Fault injection benefits

Zervos explains some of the reasons to adopt fault injection alongside testing.

“We create ‘storms in the cloud’ to see how it performs under pressure and failure and use that to create resiliency,” he said. And according to Zervos, fault injection can be used for more than just testing resiliency. It can also be used for things like testing new features, training and verifying staged deployments.

Zervos covered the numerous faults that teams could consider injecting, including creating a kernal panic, “hooking” and disrupting critical service code, crashing critical processes and even pulling the power plug on your data center. He also suggested a few publically available tools that development teams can use to make the process easier, such as Consume.exe, Sysinternals tools and “managed code fault injection” through TestApi, a library of test and utility APIs.

Zervos did warn audience members that fault injection cannot be performed without certain precautions and considerations in order to achieve accurate results and avoid creating more problems. He cautioned that teams need to still follow fundamental security principles such as the least-privilege principle, make extensive use of code signing, create a “safety net” for the automatic removal of faults should they get out of a tester’s control and have a “kill switch” available, which he said can save developers and testers “a lot of grief.”

Zervos also stressed this importance of extensive verification and reporting when it comes to fault injection. He also instructed audience members that it is useful to manage fault injection from a centralized location.
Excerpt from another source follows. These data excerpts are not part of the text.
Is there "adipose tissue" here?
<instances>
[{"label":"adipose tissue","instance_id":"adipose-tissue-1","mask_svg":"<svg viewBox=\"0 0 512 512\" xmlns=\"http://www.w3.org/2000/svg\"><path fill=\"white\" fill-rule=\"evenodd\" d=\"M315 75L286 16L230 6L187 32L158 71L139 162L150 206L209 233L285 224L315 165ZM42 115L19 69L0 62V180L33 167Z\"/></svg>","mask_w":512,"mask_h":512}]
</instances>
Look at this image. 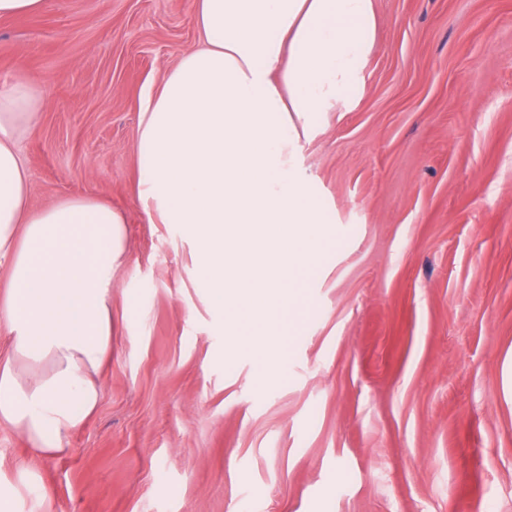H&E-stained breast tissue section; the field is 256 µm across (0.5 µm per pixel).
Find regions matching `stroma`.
<instances>
[{
	"label": "stroma",
	"instance_id": "stroma-1",
	"mask_svg": "<svg viewBox=\"0 0 512 512\" xmlns=\"http://www.w3.org/2000/svg\"><path fill=\"white\" fill-rule=\"evenodd\" d=\"M374 8L362 97L300 143L333 242L264 366L134 191L145 97L201 45L191 0L0 18V85L43 98L30 207L93 193L129 240L93 415L61 456L0 423L19 512H512V0Z\"/></svg>",
	"mask_w": 512,
	"mask_h": 512
}]
</instances>
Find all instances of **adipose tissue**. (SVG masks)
Returning a JSON list of instances; mask_svg holds the SVG:
<instances>
[{"label":"adipose tissue","mask_w":512,"mask_h":512,"mask_svg":"<svg viewBox=\"0 0 512 512\" xmlns=\"http://www.w3.org/2000/svg\"><path fill=\"white\" fill-rule=\"evenodd\" d=\"M203 44L168 69L141 112L136 195L150 223L179 225L197 277L239 349L267 358L302 313L323 250L322 212L300 168L301 136L358 98L375 46L373 0H193ZM35 83L0 87V421L43 454L97 407L112 353V278L127 258L123 210L95 196L35 210L17 148L38 120ZM47 362L44 374L20 364Z\"/></svg>","instance_id":"1"}]
</instances>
“If you are not able to verify what happened, you don’t get the most out of your system,” he said.

System architecture for fault injection

Zervos presents his own system architecture in relation to a centralized fault management service.

One of Zervos’ final points was that it is not enough to simply perform fault injection every now and again. He stressed that teams need to integrate fault injection as a continuous part of the production cycle and find creative ways to encourage teams to adopt its practice. One suggestion he made was the idea of “recovery games,” in which one team member simulates an attack on a particular system and another team member, often a trainee, must record what occurs and take the proper steps to mitigate the risks of an outage. By implementing these types of programs, Zervos said his organization was able to increase adoption of fault-injection and also garner helpful insights about the behaviors of team members, such as that some spent too much time debugging and not enough time actually mitigating the problem.
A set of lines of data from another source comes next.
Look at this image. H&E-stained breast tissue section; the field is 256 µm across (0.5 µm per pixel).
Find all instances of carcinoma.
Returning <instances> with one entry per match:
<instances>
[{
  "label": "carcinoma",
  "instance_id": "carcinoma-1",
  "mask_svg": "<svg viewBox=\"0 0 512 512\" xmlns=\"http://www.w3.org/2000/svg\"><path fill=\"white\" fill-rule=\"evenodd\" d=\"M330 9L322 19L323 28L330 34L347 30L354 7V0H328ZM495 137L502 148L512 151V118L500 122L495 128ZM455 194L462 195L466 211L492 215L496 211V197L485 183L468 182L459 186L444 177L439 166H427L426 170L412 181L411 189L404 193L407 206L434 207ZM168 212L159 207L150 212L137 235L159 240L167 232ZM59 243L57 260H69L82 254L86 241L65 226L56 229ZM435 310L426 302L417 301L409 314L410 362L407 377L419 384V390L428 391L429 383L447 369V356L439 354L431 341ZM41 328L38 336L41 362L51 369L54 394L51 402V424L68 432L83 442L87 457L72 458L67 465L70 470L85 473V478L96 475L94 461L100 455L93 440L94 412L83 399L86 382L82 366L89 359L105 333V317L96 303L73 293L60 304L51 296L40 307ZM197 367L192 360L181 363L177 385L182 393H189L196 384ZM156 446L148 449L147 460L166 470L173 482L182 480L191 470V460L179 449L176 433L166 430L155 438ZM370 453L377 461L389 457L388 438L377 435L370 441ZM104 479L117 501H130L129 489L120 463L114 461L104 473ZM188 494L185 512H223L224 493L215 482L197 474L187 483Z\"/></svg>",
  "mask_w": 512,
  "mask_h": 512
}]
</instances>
“It needs to be part of the engineering process and part of the culture of the company,” Zervos said.

Fault injection recovery game goals

Zervos provides examples of the goals that can be achieved through adoption and training programs such as “recovery games.”

John Billings, technical lead on one of the infrastructure teams at Yelp and attendee of Zervos’ talk, said he thoroughly enjoyed the session and believes that fault injection is “the next step in actually testing resiliency of production systems,” he said.

Billings, who also held a talk at QCon on the “human side of microservices,” said he particularly liked the fact that Zervos spent his time discussing the general principles of fault injection rather than talking about specific technologies. And while his company does already make use of fault injection techniques, he is hoping to push the adoption of this strategy even further within his company and hopes that others will as well.

“Tests can only cover so much that you’ve thought about beforehand,” he said. “If you actually have fault injection happening all the time in production, you get that additional level of reliability that otherwise would be very difficult to achieve.”

Billings also said he liked the idea of introducing “fault injection games” as an approach to encouraging the adoption of this strategy, but believes that these adoption strategies must be align with a company’s individual culture. For instance, he noted hearing about the idea of a “badge-based system” that awards teams particular badges for completing and adopting certain testing and production techniques.

“You have to experiment and just see what works for your particular culture and your company,” he said.